## [Given passage]
I really (REALLY) think it would be best to check-out your electrical issue first - because you definitely have an electrical problem somewhere. That's a fact! No problem with buying a new stove to replace an old 30+ year-old model BUT do you really want to be in the exact same position you find yourself in now with a brand new stove that won't work.............because of an electrical problem that has absolutely nothing to do with the old stove or a newly bought stove?

Also, considering that the house is 30+ years old - how do you know for sure you have adequately sized range wiring for the new stove. You may only have 40 amp wiring, but the new stove requires 50 amp or 60 amp wiring! Trust me - keeping the small, inadequate (amperage) wiring feeding from your electrical panel to the range receptacle, but increasing the fuse or circuit breaker (amperage) size to keep the fuses from blowing or the circuit breaker from tripping is NOT kosher. Doing so is asking for trouble! Like house fire trouble. Like death by fire trouble. Don't you want to know if you have adequate size house wiring for the new stove before you actually buy the new stove? I certainly would!!!

Check out the REASON why the old stove does not work...and at the same time check to make sure the existing wiring is adequately sized for the new stove you wish to buy. That's how it should be done! Just trying to help you...


----------



## katonca (Aug 10, 2004)

Well the new stove is in. They said the wiring is sufficient and the stove works. I guess this is solved. Thanks for the advice folks. :up:


----------

## [Problem 1]
Summarize the stove wiring thread in two sentences.

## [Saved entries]

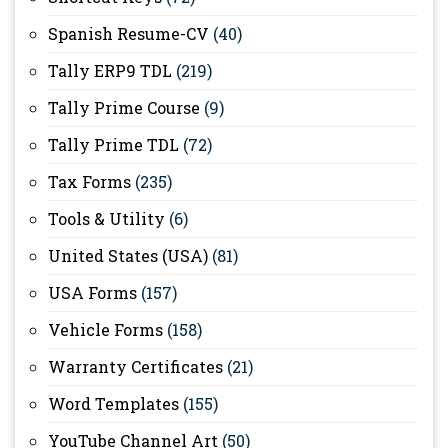
Spanish Resume-CV
(40)
Tally ERP9 TDL
(219)
Tally Prime Course
(9)
Tally Prime TDL
(72)
Tax Forms
(235)
Tools & Utility
(6)
United States (USA)
(81)
USA Forms
(157)
Vehicle Forms
(158)
Warranty Certificates
(21)
Word Templates
(155)
YouTube Channel Art
(50)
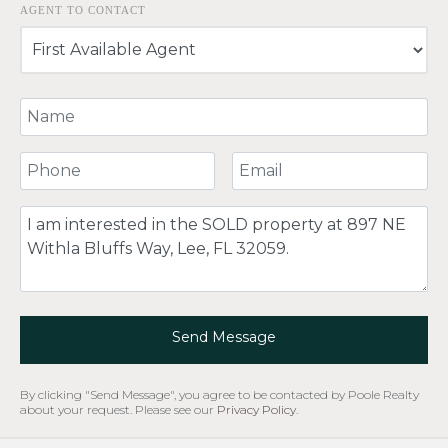
AGENT TO CONTACT
Your Name
Your Phone Number
Your Email
Comment
Send Message
By clicking "Send Message", you agree to be contacted by Poole Realty
about your request. Please see our
Privacy Policy
.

## [Problem 2]
Rewrite the saved entries with "Forms" replaced by "Documents" everywhere and nothing else changed. Omit the pictures from your answer.

## [Output 1]
A reply urges checking both the electrical problem and whether the 30+ year-old house has adequately sized range wiring before buying a new stove. It warns that raising the fuse or breaker size on inadequate wiring invites house fire, and katonca later reports that the new stove is in, the wiring was judged sufficient, and the stove works.

## [Output 2]
Spanish Resume-CV
(40)
Tally ERP9 TDL
(219)
Tally Prime Course
(9)
Tally Prime TDL
(72)
Tax Documents
(235)
Tools & Utility
(6)
United States (USA)
(81)
USA Documents
(157)
Vehicle Documents
(158)
Warranty Certificates
(21)
Word Templates
(155)
YouTube Channel Art
(50)
AGENT TO CONTACT
Your Name
Your Phone Number
Your Email
Comment
Send Message
By clicking "Send Message", you agree to be contacted by Poole Realty
about your request. Please see our
Privacy Policy
.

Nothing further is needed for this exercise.